I have a dataset which comprises over a thousand high-resolution whole-slide digital pathology images, and my goal is to create a classifier.
The problem that I’m facing is, I’m unable to train an image classifer due to high memory usage issues [tried to allocate more memory than is available. Session has restarted.]
and each .tif file has a dimension of (60797, 34007, 3), and I want to scale them down without losing critical information.
Can anyone help me on how to work with these huge .tif files. Thanks
The tensor of dimension (60797, 34007, 3) is a serious memory problem. If you can’t scale it down, then all I can suggest is to crop it into meaningful small patches.
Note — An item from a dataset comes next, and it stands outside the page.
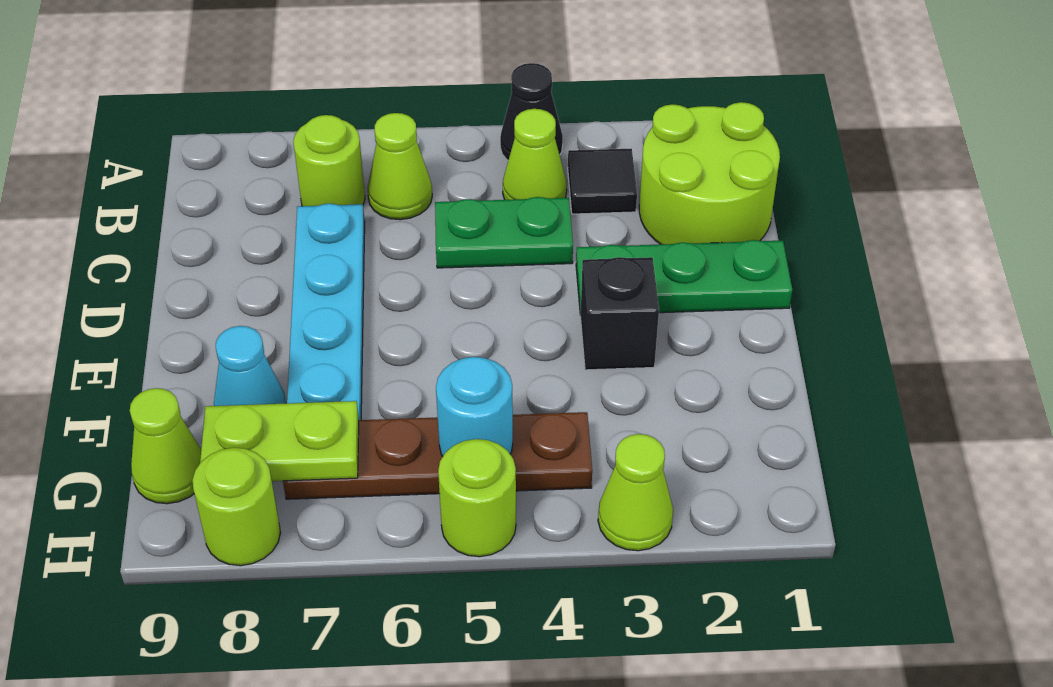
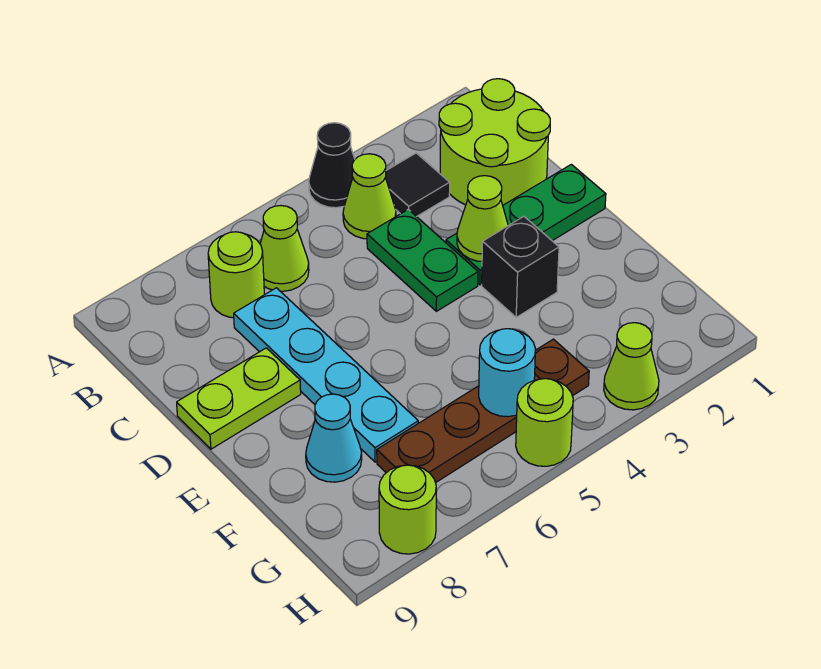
green plate C4:C5 level 1 -> green plate C4:D4 level 1
lime plate G7:G8 level 2 -> lime plate D8:D9 level 1
lime cone G9 level 1 -> lime cone D3 level 2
And, I forgot to mention that my memory isuue, [tried to allocate more memory than is available. Session has restarted. ] occurs when the training loop starts.
So from the code that you share, it seems like you are reducing the image from (60797, 34007, 3) to (224, 224, 3) then you are applying random rotations and many other transformation. Now the question is where are you getting the memory error? On CPU or on GPU.
Because the Dataloader is returning the size ( 3, 224,224) tensor. It should not cause memory problem in gpu unless you have big batch size.
Excellent! So this means when you’re loading this big images they takes all the space on your RAM. Solution would be to perform preprocessing ahead of training so you don’t get into these issues.